Fox has proposed expanding the national sales tax to include items that have long been exempt — such as food, medicine and books — and changing Mexico’s constitution to allow foreigners to invest in the oil and electricity sectors.

Saudi Arabia

Militant video triggers terror warnings

A videotape discovered in a raid on terror suspects shows militants had a Western housing compound in the Saudi capital under surveillance, triggering U.S. and British warnings that panicked residents of the complex, its manager said Thursday.

The compound was never attacked, although heightened security was apparent Thursday in Riyadh after the warnings and two rounds of deadly attacks since May on compounds housing foreigners. American and Saudi officials have blamed the attacks on the al-Qaida terrorist network of Osama bin Laden.

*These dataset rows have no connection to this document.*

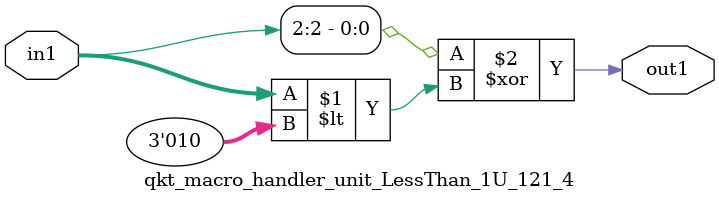
<source format=v>

`timescale 1ps / 1ps


module qkt_macro_handler_unit_LessThan_1U_121_4( in1, out1 );

    input [2:0] in1;
    output out1;

    
    // rtl_process:qkt_macro_handler_unit_LessThan_1U_121_4/qkt_macro_handler_unit_LessThan_1U_121_4_thread_1
    assign out1 = (in1[2] ^ in1 < 3'd2);

endmodule


</source>
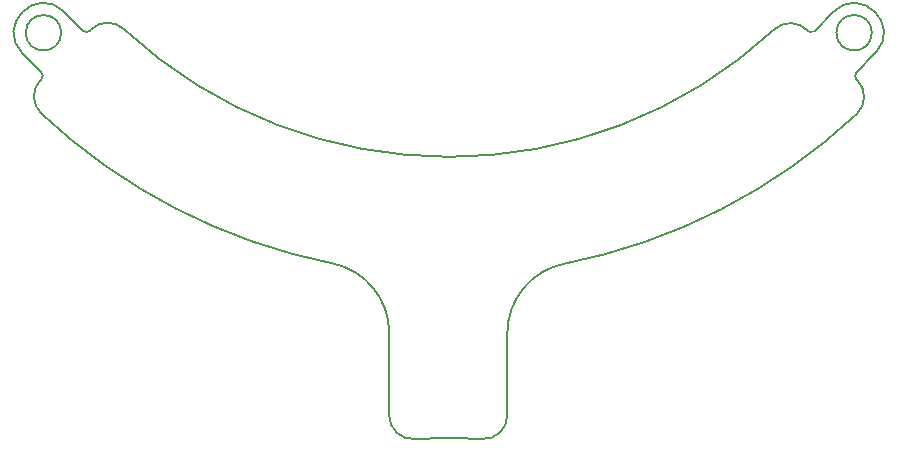
<source format=gbr>
%TF.GenerationSoftware,KiCad,Pcbnew,7.0.9*%
%TF.CreationDate,2025-01-15T22:01:12+09:00*%
%TF.ProjectId,line_front_back_robot2,6c696e65-5f66-4726-9f6e-74066261636b,rev?*%
%TF.SameCoordinates,Original*%
%TF.FileFunction,Profile,NP*%
%FSLAX46Y46*%
G04 Gerber Fmt 4.6, Leading zero omitted, Abs format (unit mm)*
G04 Created by KiCad (PCBNEW 7.0.9) date 2025-01-15 22:01:12*
%MOMM*%
%LPD*%
G01*
G04 APERTURE LIST*
%TA.AperFunction,Profile*%
%ADD10C,0.200000*%
%TD*%
G04 APERTURE END LIST*
D10*
X144094514Y-91067586D02*
G75*
G03*
X144141010Y-93941029I1414186J-1414214D01*
G01*
X208970212Y-86861670D02*
G75*
G03*
X206196915Y-86808612I-1414212J-1414230D01*
G01*
X213167338Y-93982147D02*
G75*
G03*
X213215543Y-91107066I-1365938J1460847D01*
G01*
X211149264Y-85357836D02*
X209627036Y-86941657D01*
X151114944Y-86771194D02*
G75*
G03*
X148339697Y-86822423I-1361044J-1465506D01*
G01*
X188435004Y-106643786D02*
G75*
G03*
X183594484Y-112530724I1159496J-5886914D01*
G01*
X151114953Y-86771185D02*
G75*
G03*
X206196914Y-86808611I27561157J29675455D01*
G01*
X214754160Y-88822539D02*
G75*
G03*
X211149264Y-85357836I-1802460J1732339D01*
G01*
X214451732Y-87090207D02*
G75*
G03*
X214451732Y-87090207I-1500000J0D01*
G01*
X213152272Y-90489324D02*
X214754200Y-88822578D01*
X144144780Y-91017340D02*
X144094524Y-91067596D01*
X142551099Y-88857974D02*
X144144780Y-90451654D01*
X181468562Y-121484131D02*
G75*
G03*
X175723881Y-121489129I-2833262J-44910769D01*
G01*
X213152270Y-90489322D02*
G75*
G03*
X213157824Y-91049346I288530J-277178D01*
G01*
X209055758Y-86947361D02*
G75*
G03*
X209627036Y-86941657I282842J282961D01*
G01*
X147680314Y-86916120D02*
X146086633Y-85322440D01*
X148339697Y-86822423D02*
X148245999Y-86916120D01*
X183594484Y-119488099D02*
X183594484Y-112530724D01*
X147680315Y-86916119D02*
G75*
G03*
X148245999Y-86916120I282842J282839D01*
G01*
X144141002Y-93941037D02*
G75*
G03*
X168771295Y-106614856I34534998J36845137D01*
G01*
X209055799Y-86947320D02*
X208970180Y-86861702D01*
X146086633Y-85322440D02*
G75*
G03*
X142551099Y-88857974I-1767767J-1767767D01*
G01*
X213215544Y-91107065D02*
X213157824Y-91049346D01*
X173594484Y-112498319D02*
X173594484Y-119493320D01*
X145818866Y-87090207D02*
G75*
G03*
X145818866Y-87090207I-1500000J0D01*
G01*
X181468563Y-121484115D02*
G75*
G03*
X183594484Y-119488099I125937J1996015D01*
G01*
X188435006Y-106643797D02*
G75*
G03*
X213167319Y-93982126I-9758806J49547997D01*
G01*
X144144783Y-91017343D02*
G75*
G03*
X144144780Y-90451654I-282883J282843D01*
G01*
X173594479Y-112498319D02*
G75*
G03*
X168771295Y-106614857I-5999979J19D01*
G01*
X173594482Y-119493320D02*
G75*
G03*
X175723881Y-121489129I2000018J20D01*
G01*
M02*

</source>
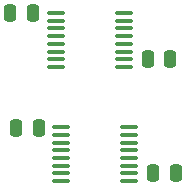
<source format=gbr>
%TF.GenerationSoftware,KiCad,Pcbnew,8.0.3*%
%TF.CreationDate,2024-07-01T12:15:54-06:00*%
%TF.ProjectId,VoiceBoardR3,566f6963-6542-46f6-9172-6452332e6b69,rev?*%
%TF.SameCoordinates,Original*%
%TF.FileFunction,Paste,Bot*%
%TF.FilePolarity,Positive*%
%FSLAX46Y46*%
G04 Gerber Fmt 4.6, Leading zero omitted, Abs format (unit mm)*
G04 Created by KiCad (PCBNEW 8.0.3) date 2024-07-01 12:15:54*
%MOMM*%
%LPD*%
G01*
G04 APERTURE LIST*
G04 Aperture macros list*
%AMRoundRect*
0 Rectangle with rounded corners*
0 $1 Rounding radius*
0 $2 $3 $4 $5 $6 $7 $8 $9 X,Y pos of 4 corners*
0 Add a 4 corners polygon primitive as box body*
4,1,4,$2,$3,$4,$5,$6,$7,$8,$9,$2,$3,0*
0 Add four circle primitives for the rounded corners*
1,1,$1+$1,$2,$3*
1,1,$1+$1,$4,$5*
1,1,$1+$1,$6,$7*
1,1,$1+$1,$8,$9*
0 Add four rect primitives between the rounded corners*
20,1,$1+$1,$2,$3,$4,$5,0*
20,1,$1+$1,$4,$5,$6,$7,0*
20,1,$1+$1,$6,$7,$8,$9,0*
20,1,$1+$1,$8,$9,$2,$3,0*%
G04 Aperture macros list end*
%ADD10RoundRect,0.100000X0.637500X0.100000X-0.637500X0.100000X-0.637500X-0.100000X0.637500X-0.100000X0*%
%ADD11RoundRect,0.250000X-0.250000X-0.475000X0.250000X-0.475000X0.250000X0.475000X-0.250000X0.475000X0*%
%ADD12RoundRect,0.250000X0.250000X0.475000X-0.250000X0.475000X-0.250000X-0.475000X0.250000X-0.475000X0*%
G04 APERTURE END LIST*
D10*
%TO.C,U102*%
X77935200Y-10704400D03*
X77935200Y-11354400D03*
X77935200Y-12004400D03*
X77935200Y-12654400D03*
X77935200Y-13304400D03*
X77935200Y-13954400D03*
X77935200Y-14604400D03*
X77935200Y-15254400D03*
X72210200Y-15254400D03*
X72210200Y-14604400D03*
X72210200Y-13954400D03*
X72210200Y-13304400D03*
X72210200Y-12654400D03*
X72210200Y-12004400D03*
X72210200Y-11354400D03*
X72210200Y-10704400D03*
%TD*%
D11*
%TO.C,C101*%
X79974401Y-14605000D03*
X81874399Y-14605000D03*
%TD*%
D12*
%TO.C,C102*%
X70723800Y-20396200D03*
X68823800Y-20396200D03*
%TD*%
%TO.C,C104*%
X70215800Y-10718800D03*
X68315800Y-10718800D03*
%TD*%
D11*
%TO.C,C103*%
X80406201Y-24257000D03*
X82306199Y-24257000D03*
%TD*%
D10*
%TO.C,U101*%
X78362862Y-20381800D03*
X78362862Y-21031800D03*
X78362862Y-21681800D03*
X78362862Y-22331800D03*
X78362862Y-22981800D03*
X78362862Y-23631800D03*
X78362862Y-24281800D03*
X78362862Y-24931800D03*
X72637862Y-24931800D03*
X72637862Y-24281800D03*
X72637862Y-23631800D03*
X72637862Y-22981800D03*
X72637862Y-22331800D03*
X72637862Y-21681800D03*
X72637862Y-21031800D03*
X72637862Y-20381800D03*
%TD*%
M02*

</source>
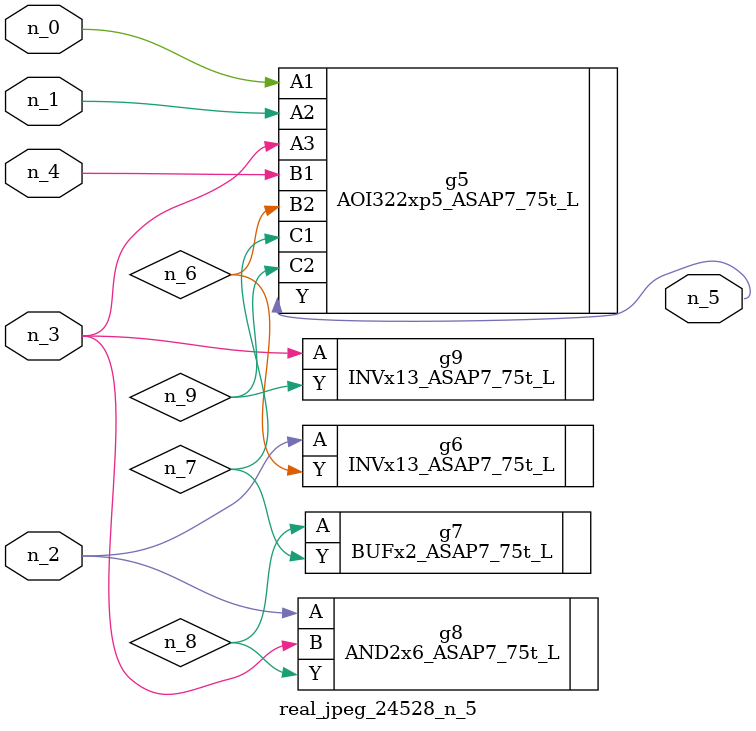
<source format=v>
module real_jpeg_24528_n_5 (n_4, n_0, n_1, n_2, n_3, n_5);

input n_4;
input n_0;
input n_1;
input n_2;
input n_3;

output n_5;

wire n_8;
wire n_6;
wire n_7;
wire n_9;

AOI322xp5_ASAP7_75t_L g5 ( 
.A1(n_0),
.A2(n_1),
.A3(n_3),
.B1(n_4),
.B2(n_6),
.C1(n_7),
.C2(n_9),
.Y(n_5)
);

INVx13_ASAP7_75t_L g6 ( 
.A(n_2),
.Y(n_6)
);

AND2x6_ASAP7_75t_L g8 ( 
.A(n_2),
.B(n_3),
.Y(n_8)
);

INVx13_ASAP7_75t_L g9 ( 
.A(n_3),
.Y(n_9)
);

BUFx2_ASAP7_75t_L g7 ( 
.A(n_8),
.Y(n_7)
);


endmodule
</source>
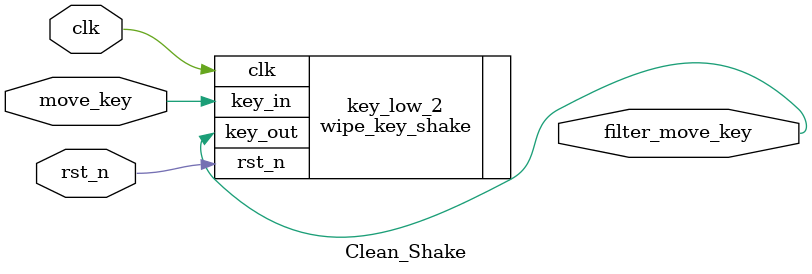
<source format=v>

module Clean_Shake
#(
	parameter WIPE_TIME = 1000_000
	//消抖时间参数定义，系统时钟50M,对应的20ms参数
)
(
	input  clk                ,               
	input  rst_n              ,             
	
	//input  mode_key           ,         
	input  move_key        ,            
	//input  add_key            ,           
//	input  switch_key         ,        
//	
//	output filter_mode_key    ,  
	output filter_move_key     
//	output filter_add_key     ,   
//	output filter_switch_key 
);
 
//filter_mode_key
//wipe_key_shake 
//#(
//	.WIPE_TIME  (WIPE_TIME       )  //20ms/50Mhz
//)
//key_low_1
//(								 		 
//	.clk        (clk             ),		
//	.rst_n      (rst_n           ),  	
//	.key_in     (mode_key        ),
//	.key_out    (filter_mode_key )   
//);
 
//filter_move_key
wipe_key_shake 
#(
	.WIPE_TIME  (WIPE_TIME       )  //20ms/50Mhz
)
key_low_2
(								 		 
	.clk        (clk             ),		
	.rst_n      (rst_n           ),  	
	.key_in     (move_key        ),
	.key_out    (filter_move_key )   
);
// 
////filter_add_key
//wipe_key_shake 
//#(
//	.WIPE_TIME  (WIPE_TIME       )  //20ms/50Mhz
//)
//key_low_3
//(								 		 
//	.clk        (clk             ),		
//	.rst_n      (rst_n           ),  	
//	.key_in     (add_key         ),
//	.key_out    (filter_add_key  )   
//);
// 
////filter_mode_key
//wipe_key_shake 
//#(
//	.WIPE_TIME  (WIPE_TIME        )  //20ms/50Mhz
//)
//key_low_4
//(								 		 
//	.clk        (clk              ),		
//	.rst_n      (rst_n            ),  	
//	.key_in     (switch_key       ),
//	.key_out    (filter_switch_key)   
//);
 
endmodule
</source>
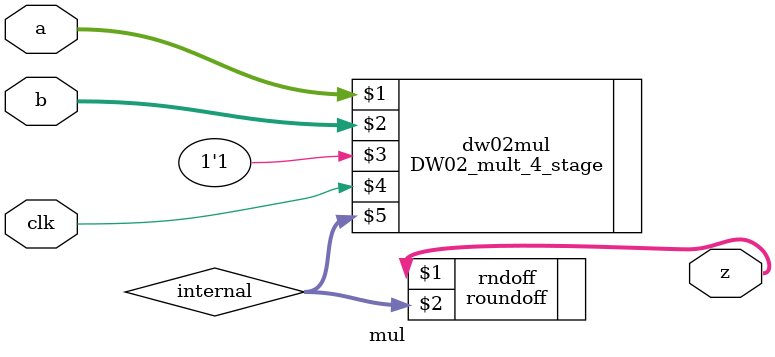
<source format=v>
module mul(z,a,b,clk);
parameter bits=30;
parameter int_bits=bits*2;
input  signed [bits-1:0] a,b;
input clk;
output signed [bits-1:0] z;
wire [int_bits-1:0] internal;
//assign internal=a*b;
DW02_mult_4_stage #(30,30) dw02mul(a,b,1'b1,clk,internal);
roundoff rndoff(z,internal);
endmodule

</source>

Richard May, the British manager of the complex, said warnings issued by the U.S. and British embassies after the discovery of the videotape frightened the mostly Western residents of Seder Village despite extensive security arrangements already in place.

India

Ruling coalition wins key state elections

India’s ruling Hindu nationalist party soundly defeated the secular Congress Party in key state elections that were widely seen as a dry run for national polls slated for next year, according to election results released Thursday.

The Bharatiya Janata Party, or BJP, which heads India’s ruling coalition, unseated Congress-led governments in three of four states — Madhya Pradesh, Rajasthan and Chattisgargh — in the country’s Hindi-speaking heartland, losing only in the capital state of Delhi, the results from Monday’s election showed.

The outcome of the voting, which defied opinion polls, was a significant blow to the Congress Party, which dominated Indian politics for almost half a century after independence in 1947 and has been trying to position itself for a comeback in next year’s parliamentary elections.

The results were an important victory for the BJP and especially for Prime Minister Atal Bihari Vajpayee, who continues his efforts to improve relations with Pakistan.